L’apparition de l’ambassadrice suisse Nadine Olivieri Lozano en Iran a fait parler. Mercredi, la diplomate avait visité voilée un lieu saint dans la ville iranienne de Qom. Aux yeux de détracteurs du régime, elle légitimait ainsi le régime des mollahs qui réprime violemment depuis des mois les protestations de la population et qui a rapidement utilisé la présence de l’ambassadrice à des fins de propagande.

Mais comment en est-on arrivé à cette visite voilée? Blick a posé la question à Maya Tissafi, cheffe de la division Moyen-Orient et Afrique du Nord au Département fédéral des affaires étrangères (DFAE) et ancienne ambassadrice à Abou Dhabi.

Compte tenu de la situation actuelle en Iran, en quoi est-il utile pour la Suisse de visiter un site religieux en compagnie de mollahs?
La visite était destinée à une institution académique qui travaille dans le domaine du dialogue interreligieux. Des étudiants de nombreux pays, y compris européens, y étudient. Près de 50% d’entre eux sont des femmes. Les étudiants de cette institution participent également à des séminaires en Suisse. L’ambassade suisse est responsable de la délivrance des visas pour les étudiants. Il est donc important que notre représentante sur place connaisse cette institution. Dans ce contexte, l’ambassadrice Nadine Olivieri Lozano a effectué une brève visite d’un site religieux. Le dialogue entre les confessions revêt une grande importance. En particulier dans le contexte actuel, car ces milieux ont une grande influence sur les thèmes sociopolitiques. Et la Suisse utilise tous les canaux pour promouvoir le dialogue et faire valoir ses préoccupations et ses valeurs.

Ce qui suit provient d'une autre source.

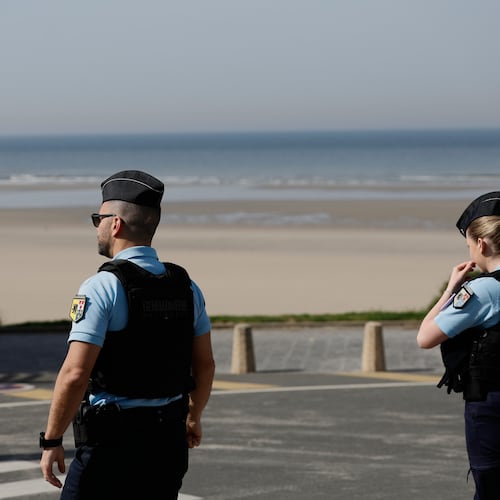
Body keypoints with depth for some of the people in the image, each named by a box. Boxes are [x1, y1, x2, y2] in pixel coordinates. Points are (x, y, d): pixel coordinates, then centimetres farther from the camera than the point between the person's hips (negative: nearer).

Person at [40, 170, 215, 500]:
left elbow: (75, 374, -19)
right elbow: (205, 365, 15)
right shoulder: (186, 286, 7)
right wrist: (194, 417, 30)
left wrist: (51, 441, -11)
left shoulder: (102, 287, -13)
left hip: (113, 440, -6)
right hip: (169, 440, 7)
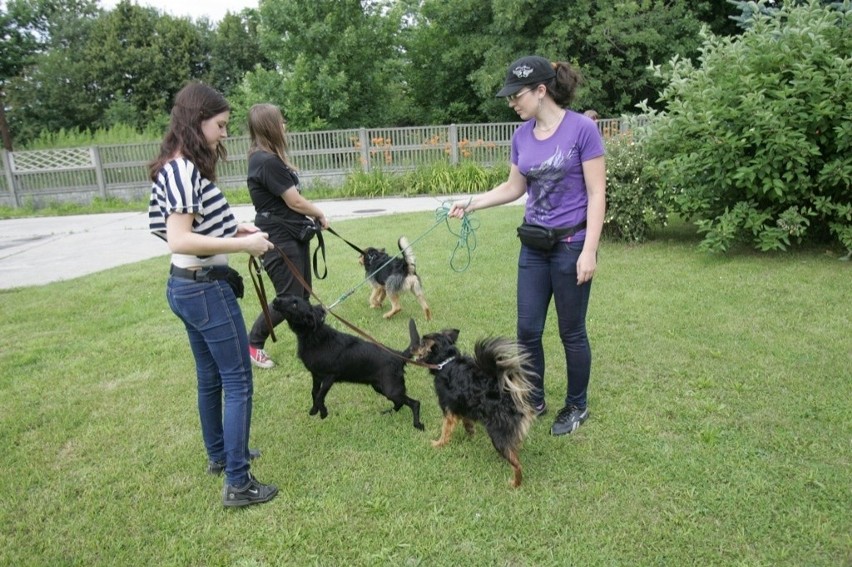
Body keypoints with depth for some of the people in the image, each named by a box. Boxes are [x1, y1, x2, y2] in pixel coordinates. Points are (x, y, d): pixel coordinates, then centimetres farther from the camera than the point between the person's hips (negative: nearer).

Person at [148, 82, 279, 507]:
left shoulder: (182, 168, 10)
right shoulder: (183, 169, -19)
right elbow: (179, 240, -27)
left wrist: (234, 229, 5)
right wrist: (242, 245, -23)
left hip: (187, 287, 10)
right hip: (207, 290, -10)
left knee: (210, 377, 22)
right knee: (238, 382, -1)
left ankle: (218, 455, 39)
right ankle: (237, 484, 7)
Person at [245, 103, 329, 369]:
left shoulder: (270, 158, 13)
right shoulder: (267, 162, -21)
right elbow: (295, 201, -17)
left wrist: (313, 216, -2)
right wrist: (320, 215, 0)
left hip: (292, 234, 10)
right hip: (278, 239, -10)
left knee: (303, 294, 14)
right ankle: (252, 344, 14)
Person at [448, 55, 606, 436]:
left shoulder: (582, 128, -14)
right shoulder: (522, 135, 3)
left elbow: (596, 194, -14)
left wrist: (589, 250, -19)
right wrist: (471, 204, 4)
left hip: (571, 244, -5)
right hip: (534, 245, 6)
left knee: (571, 332, 8)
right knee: (527, 330, 9)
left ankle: (577, 406, 28)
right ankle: (534, 400, 29)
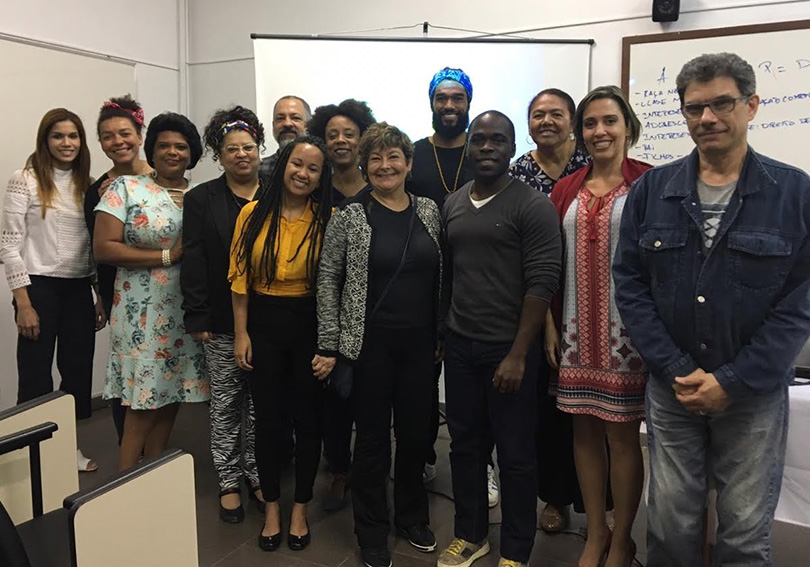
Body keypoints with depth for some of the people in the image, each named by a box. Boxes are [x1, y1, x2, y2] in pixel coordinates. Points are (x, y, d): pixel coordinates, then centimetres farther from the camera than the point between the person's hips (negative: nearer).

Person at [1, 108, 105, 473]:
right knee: (36, 374, 6)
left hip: (79, 290, 5)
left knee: (78, 370, 11)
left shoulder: (87, 185, 9)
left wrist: (102, 297, 8)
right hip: (40, 288, -5)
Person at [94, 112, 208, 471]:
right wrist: (167, 256, -14)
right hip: (142, 315, -4)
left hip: (186, 313, 4)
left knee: (170, 398, 12)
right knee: (143, 402, -1)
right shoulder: (126, 188, -3)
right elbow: (103, 248, -11)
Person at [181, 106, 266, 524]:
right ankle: (229, 481, 22)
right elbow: (194, 262, -2)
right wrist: (197, 317, -9)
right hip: (222, 322, -1)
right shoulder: (201, 200, 4)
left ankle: (257, 475, 25)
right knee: (226, 404, 8)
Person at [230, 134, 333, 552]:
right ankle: (271, 506, 30)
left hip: (309, 324, -1)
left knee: (307, 417, 10)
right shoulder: (253, 213, -1)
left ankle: (300, 508, 29)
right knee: (267, 418, 11)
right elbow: (240, 278, 1)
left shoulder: (327, 218, -5)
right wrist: (241, 334, -1)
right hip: (263, 323, 1)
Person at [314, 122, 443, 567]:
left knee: (416, 430, 14)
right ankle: (372, 531, 27)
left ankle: (412, 517, 37)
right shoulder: (349, 216, -5)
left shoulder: (429, 211, 5)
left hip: (420, 342, 3)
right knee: (373, 434, 8)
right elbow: (328, 280, -4)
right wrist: (328, 346, -6)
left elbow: (441, 277, 10)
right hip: (370, 343, -3)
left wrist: (442, 337, 9)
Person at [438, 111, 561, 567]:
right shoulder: (453, 204, 9)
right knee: (465, 444, 15)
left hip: (508, 349, -5)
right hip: (459, 345, 5)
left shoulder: (533, 205, -8)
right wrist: (440, 333, 9)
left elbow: (542, 283, -13)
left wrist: (518, 355, -16)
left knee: (515, 453, 7)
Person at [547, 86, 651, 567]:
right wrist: (550, 325, 6)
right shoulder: (566, 190, 9)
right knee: (584, 429, 12)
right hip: (577, 328, 4)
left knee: (622, 434, 5)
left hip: (627, 328, -4)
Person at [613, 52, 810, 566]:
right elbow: (630, 284, -1)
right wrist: (674, 370, -9)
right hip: (672, 387, 1)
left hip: (754, 394, -1)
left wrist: (732, 382, -12)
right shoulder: (651, 190, 1)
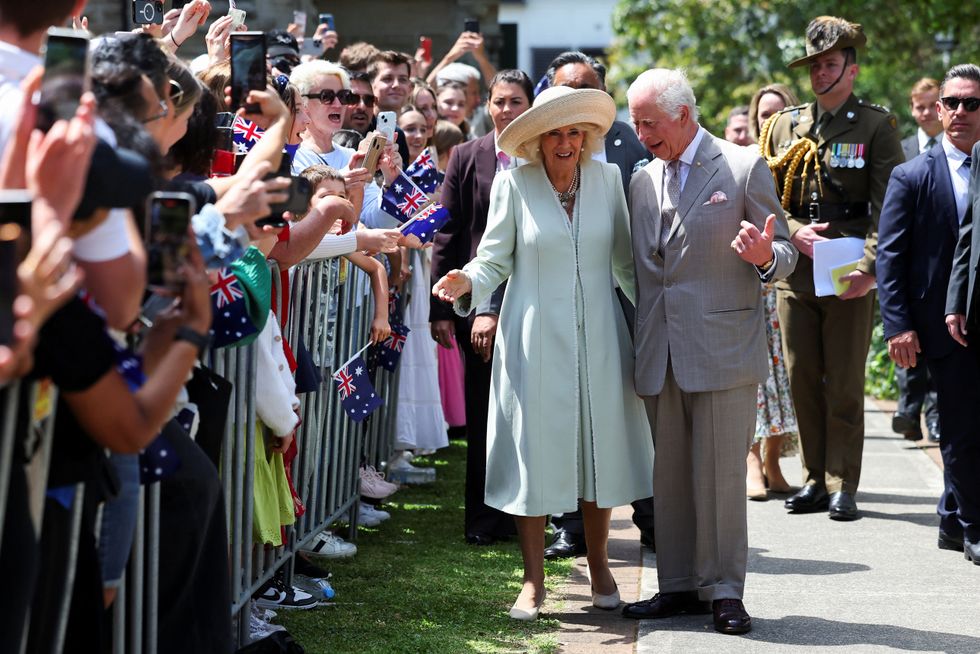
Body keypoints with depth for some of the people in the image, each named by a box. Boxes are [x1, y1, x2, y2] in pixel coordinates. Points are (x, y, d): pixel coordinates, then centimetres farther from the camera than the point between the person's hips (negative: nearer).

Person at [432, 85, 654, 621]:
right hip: (536, 340, -2)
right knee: (536, 452, 0)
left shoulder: (606, 179, 4)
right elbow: (495, 259, -1)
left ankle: (598, 566, 25)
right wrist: (467, 282, -21)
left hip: (598, 337, 2)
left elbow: (624, 260, 10)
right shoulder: (514, 184, -3)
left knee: (599, 449, 8)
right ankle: (533, 581, 10)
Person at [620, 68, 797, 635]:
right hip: (661, 354, 5)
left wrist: (765, 257, -23)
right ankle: (680, 585, 17)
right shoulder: (643, 180, 14)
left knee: (721, 475, -4)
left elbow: (784, 252, -1)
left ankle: (725, 590, 4)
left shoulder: (744, 167, -2)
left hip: (723, 349, -5)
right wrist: (639, 344, 11)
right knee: (670, 475, 9)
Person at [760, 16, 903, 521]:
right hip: (794, 272, 4)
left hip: (850, 277, -4)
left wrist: (869, 267, -18)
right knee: (802, 380, 7)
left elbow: (889, 208, -6)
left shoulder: (876, 126, 0)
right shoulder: (785, 125, 11)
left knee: (845, 384, -1)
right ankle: (814, 480, 17)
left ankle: (843, 487, 6)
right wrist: (794, 232, -9)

L’ambassadrice Nadine Olivieri Lozano n’envoie-t-elle pas ainsi un signal de soutien au régime iranien?
L’Iran connaît parfaitement la position de la Suisse. Nous avons condamné à plusieurs reprises et avec véhémence la réaction violente des forces de sécurité face aux protestations, tant au niveau bilatéral que multilatéral. Récemment encore, nous avons eu un dialogue au cours duquel nous avons clairement souligné notre engagement en faveur des droits de l’Homme. Nous avons notamment critiqué les exécutions de personnes participant à des manifestations et souligné l’importance d’avoir le droit à un procès équitable et à la liberté d’expression. Pour pouvoir exercer sa fonction d’ambassadrice, Nadine Olivieri Lozano doit également connaître son pays d’accueil et pas seulement Téhéran. Cela implique des visites en dehors de la capitale. En fait, ce sont des tâches standards. Tous nos précédents ambassadeurs se sont rendus à Qom.

Plusieurs personnalités politiques suisses, dont l’ancienne conseillère fédérale Micheline Calmy-Rey, critiquent cette visite. Elle parle d’un «signe douteux» et affirme qu’elle aurait elle renoncé à se prêter à cet exercice.
Je dois réaffirmer que nous misons sur le dialogue et que nous utilisons tous les canaux de communication dont nous disposons, malgré des divergences d’opinion considérables avec le régime. Nous le faisons pour pouvoir dialoguer sur les droits de l’homme et des femmes. L’ambassadrice s’est aussi rendue sur place pour visiter l’institution académique et établir le contact. Comme la Suisse accorde des visas, elle est obligée de connaître cette institution.

Pourquoi l’ambassadrice portait-elle un tchador et pas simplement un foulard?
En Iran, le port du foulard est une loi et non une recommandation culturelle. Les diplomates doivent se conformer à la juridiction du pays d’accueil. C’est ce que nous attendons également à Berne ou à Genève de la part des représentants d’autres États. Des règles vestimentaires s’appliquent au lieu saint visité par l’ambassadrice Nadine Olivieri Lozano. Un vêtement couvrant tout le corps y est obligatoire.

L’ambassadrice n’est-elle pas consciente qu’une telle apparition peut être utilisée par le régime à des fins de propagande?
Nous sommes conscients que chaque démarche de l’ambassadrice peut être instrumentalisée par différentes parties. Mais nous ne voulons pas nous laisser intimider par cela. Nous nous engageons pour un dialogue avec toutes les parties. Il est important d’employer des femmes compétentes dans des contextes difficiles. J’insiste sur ce point, car c’est la deuxième fois que la Suisse envoie une personne du sexe féminin pour occuper ce poste en Iran. C’est un signe fort vis-à-vis de ce pays, où il n’y a en tout et pour tout que cinq femmes ambassadrices.